Jim - lost previous thread. You used that formulation for beam deflection in relation to beam
*stress*...For a "simple beam" (like a plank bridging two points)
deflection = sigma.L^2 / 6.E.H
sigma = stress L = beam length between the two supports E = elastic modulus; Young's modulus H = the height of a *symmetrical* section (this only works for symmetrical sections)
How did you know of this formulation? Did you derive it yourself? Or is it known in engineering?
Broader explanation for a general audience:
The deflection vs. *stress* formulation enables you to estimate if a beam you find is bearing an acceptable load.

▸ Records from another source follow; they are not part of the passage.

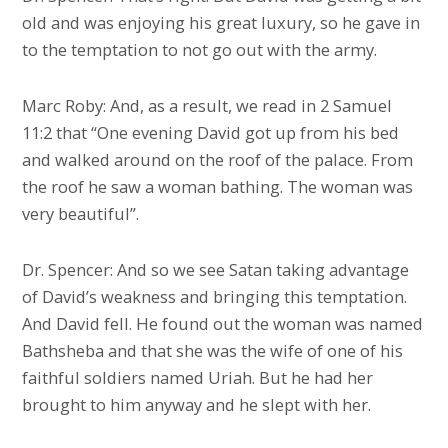
old and was enjoying his great luxury, so he gave in
to the temptation to not go out with the army.
Marc Roby: And, as a result, we read in 2 Samuel
11:2 that “One evening David got up from his bed
and walked around on the roof of the palace. From
the roof he saw a woman bathing. The woman was
very beautiful”.
Dr. Spencer: And so we see Satan taking advantage
of David’s weakness and bringing this temptation.
And David fell. He found out the woman was named
Bathsheba and that she was the wife of one of his
faithful soldiers named Uriah. But he had her
brought to him anyway and he slept with her.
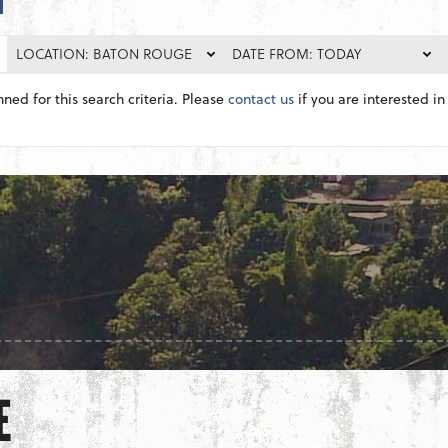
LOCATION: BATON ROUGE
DATE FROM: TODAY
nned for this search criteria. Please
contact us
if you are interested in 
E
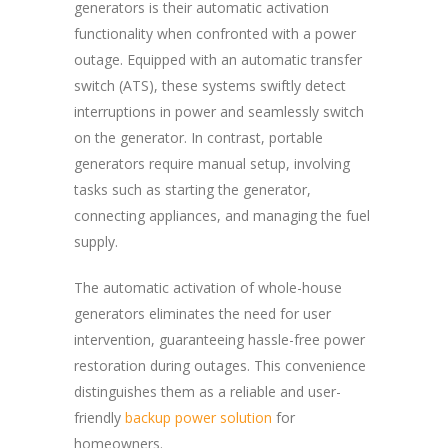
generators is their automatic activation
functionality when confronted with a power
outage. Equipped with an automatic transfer
switch (ATS), these systems swiftly detect
interruptions in power and seamlessly switch
on the generator. In contrast, portable
generators require manual setup, involving
tasks such as starting the generator,
connecting appliances, and managing the fuel
supply.
The automatic activation of whole-house
generators eliminates the need for user
intervention, guaranteeing hassle-free power
restoration during outages. This convenience
distinguishes them as a reliable and user-
friendly
backup power solution
for
homeowners.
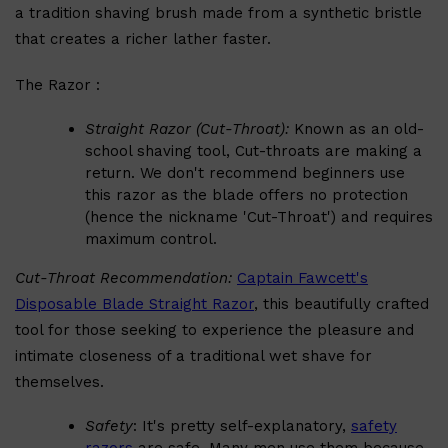
a tradition shaving brush made from a synthetic bristle
PARFUMS DE MARLY
SAMPLE PACKS
that creates a richer lather faster.
XERJOFF
WOODY
FRESH
The Razor :
Straight Razor (Cut-Throat):
Known as an old-
school shaving tool, Cut-throats are making a
return. We don't recommend beginners use
this razor as the blade offers no protection
(hence the nickname 'Cut-Throat') and requires
maximum control.
Cut-Throat Recommendation:
Captain Fawcett's
Disposable Blade Straight Razor
, this beautifully crafted
tool for those seeking to experience the pleasure and
intimate closeness of a traditional wet shave for
themselves.
Safety
: It's pretty self-explanatory,
safety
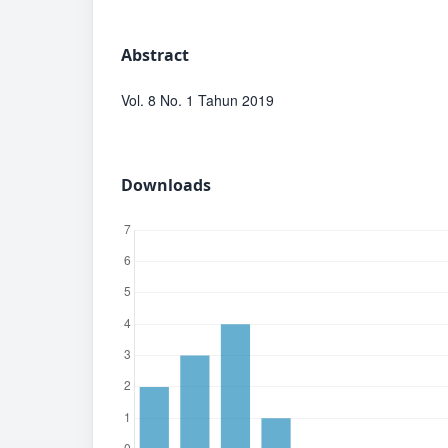
Abstract
Vol. 8 No. 1 Tahun 2019
Downloads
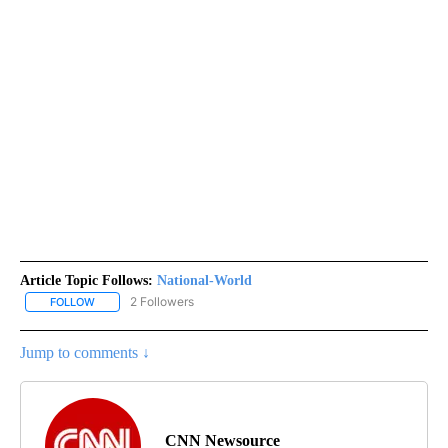
Article Topic Follows:
National-World
2 Followers
FOLLOW
FOLLOW "NATIONAL-WORLD" TO RECEIVE NOTIFICATIONS ABOUT
Jump to comments ↓
CNN Newsource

With the deflection vs *force* formation you need much more information
deflection = F.L^3 / 48.E.I I is the second moment of area and you need every linear dimension of beam's cross-sectional shape to calculate it. Then how would you know what the force is?
With the *stress* formulation you can take a reasonable guess at what the beam's yield stress is - any I-beam not otherwise marked a reasonable guess is 275MPa, and for any Rectangular Hollow Section (including Square Hollow Section) you can reasonably guess at 355MPa.
You can rearrange deflection = sigma.L^2 / 6.E.H to isolate "sigma" the stress, and given you know can easily measure with a tape-measure and rule the beam's length, height and deflection, and E is always around 210GPa for steel, you can get the stress. Then evaluate - is that acceptable?